Your objective:
Copy out the lines of the material that include the string "CROSS".
++++ Supplied information
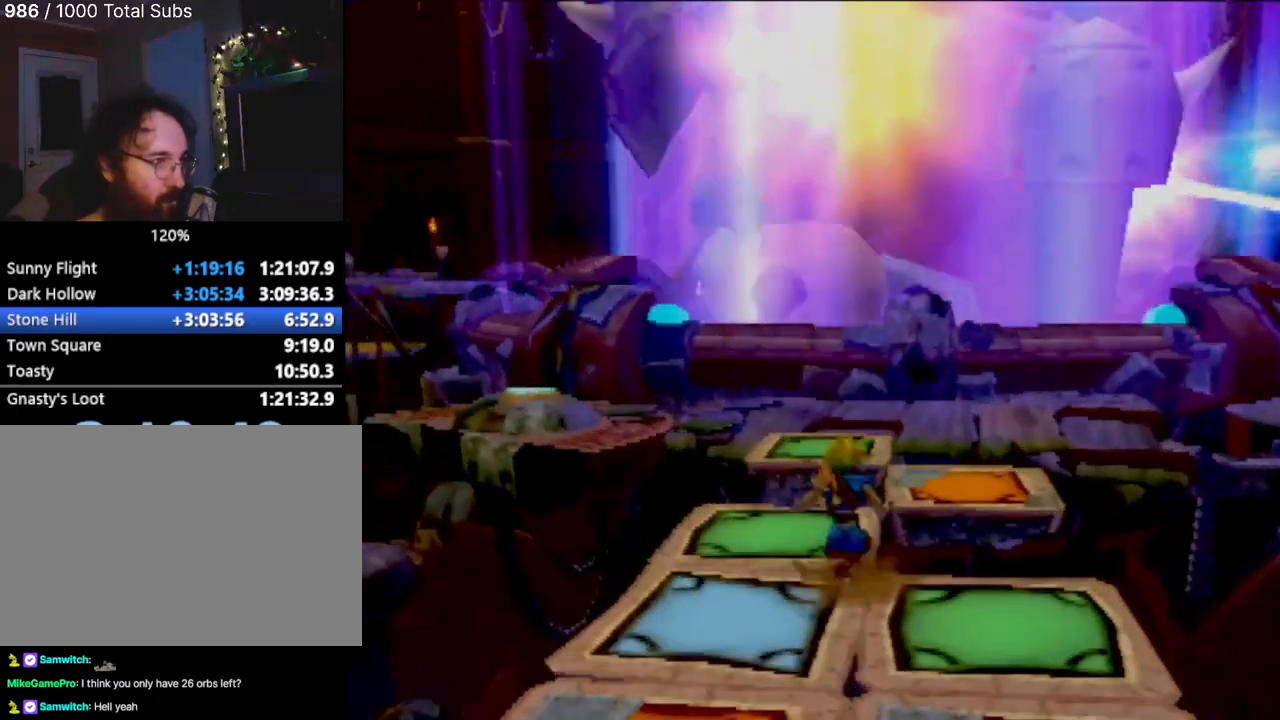
{"buttons": ["CROSS"], "left_stick": "up", "events": [[17, "CROSS", "down"], [251, "CROSS", "up"], [501, "CROSS", "down"]]}
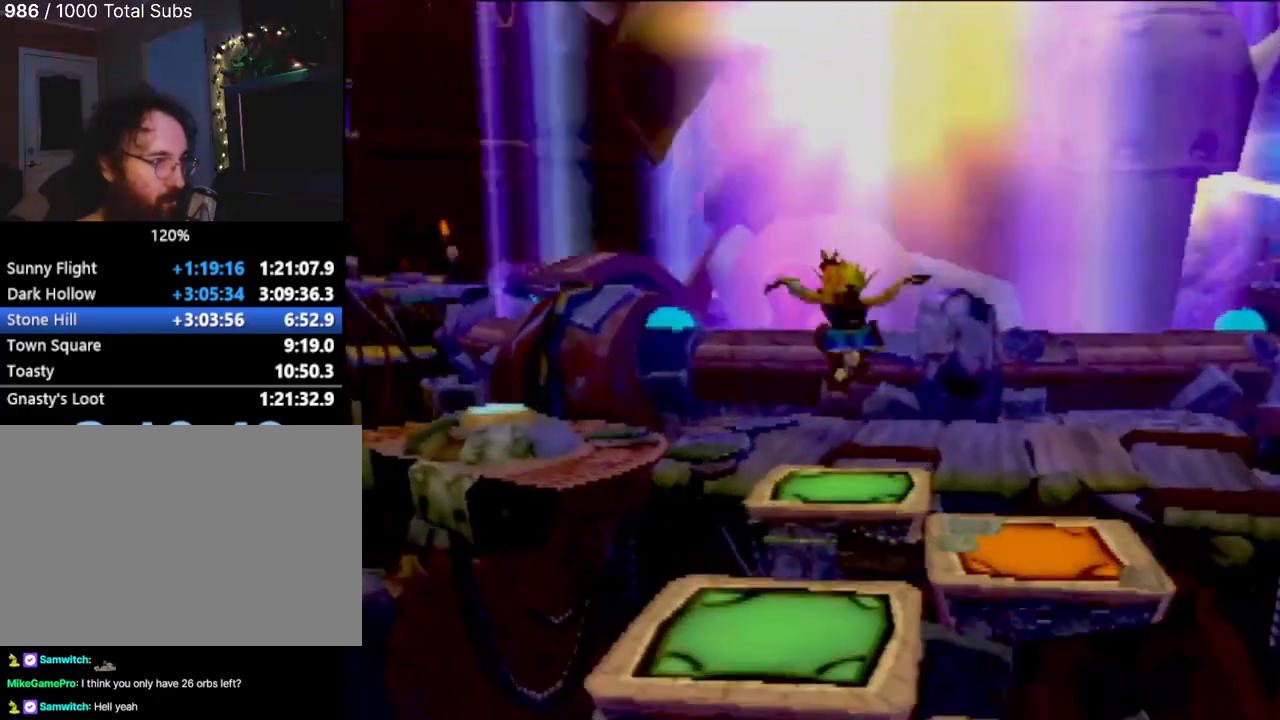
{"buttons": [], "left_stick": "up", "events": [[150, "CROSS", "up"]]}
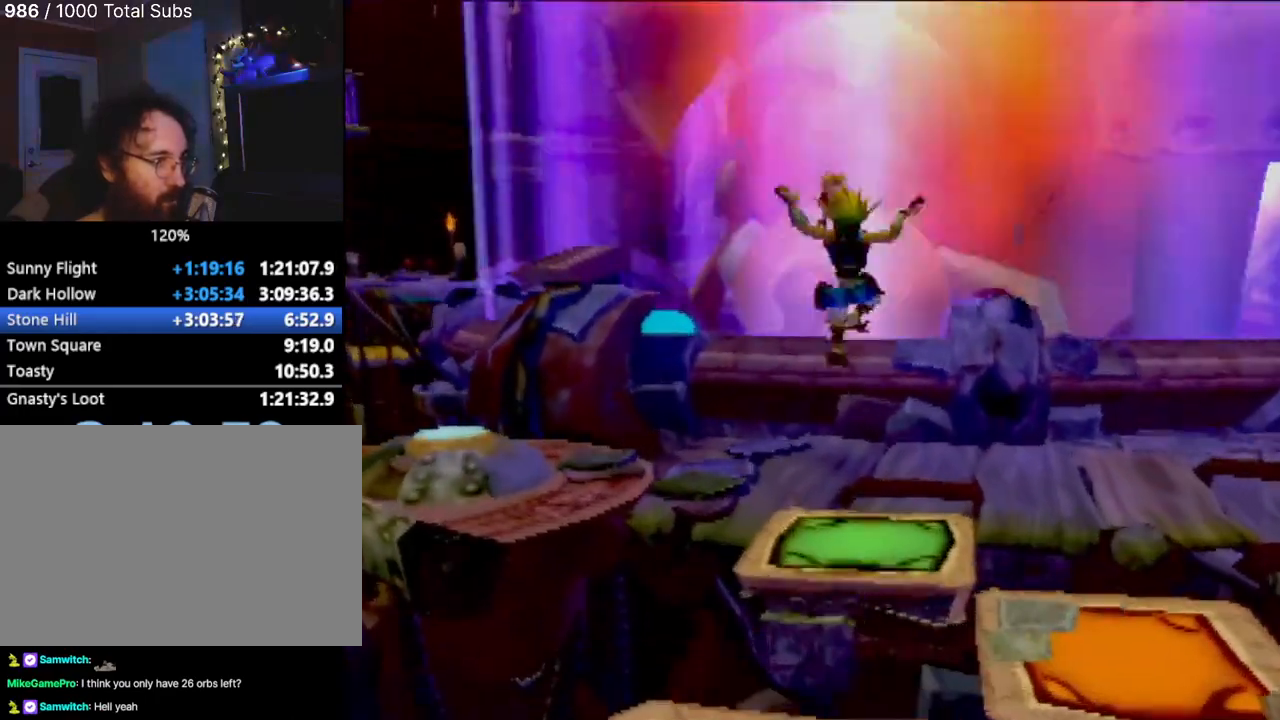
{"buttons": [], "left_stick": "up-right", "events": [[167, "CROSS", "down"], [201, "left_stick", "up-right"], [334, "CROSS", "up"]]}
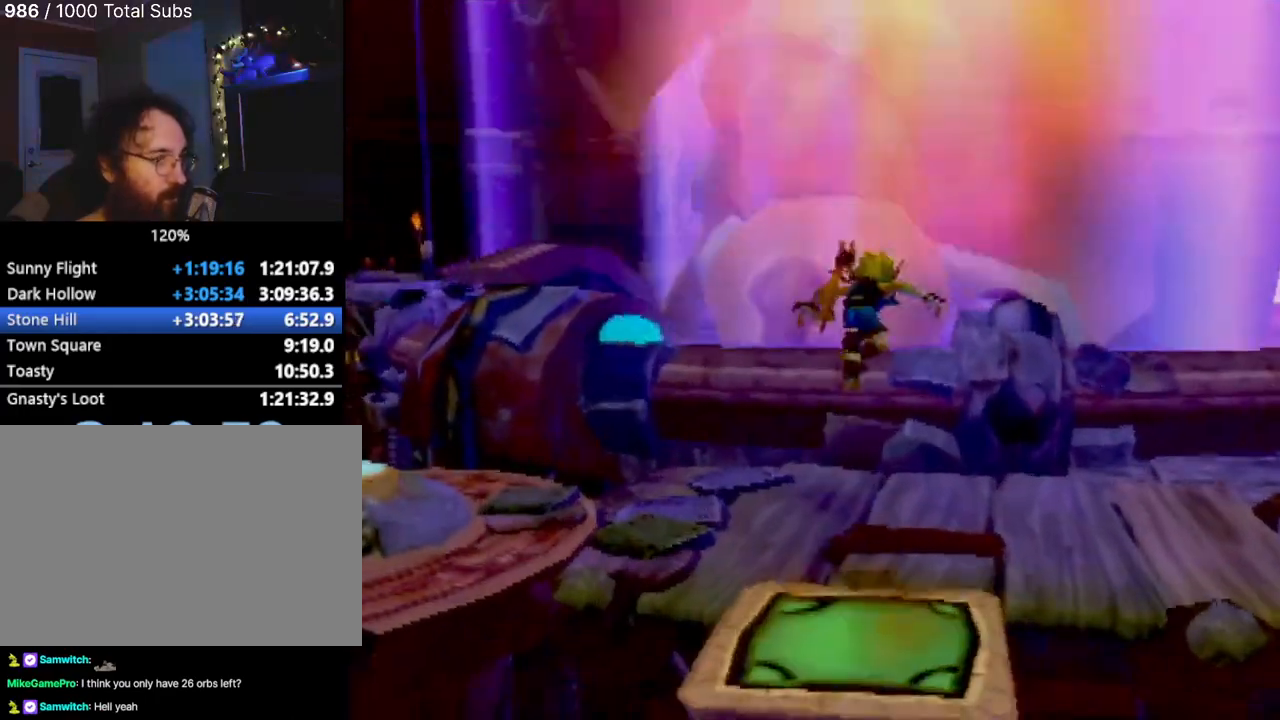
{"buttons": [], "left_stick": "up-right", "events": []}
++++++++
Solution to this task:
{"buttons": ["CROSS"], "left_stick": "up", "events": [[17, "CROSS", "down"], [251, "CROSS", "up"], [501, "CROSS", "down"]]}
{"buttons": [], "left_stick": "up", "events": [[150, "CROSS", "up"]]}
{"buttons": [], "left_stick": "up-right", "events": [[167, "CROSS", "down"], [201, "left_stick", "up-right"], [334, "CROSS", "up"]]}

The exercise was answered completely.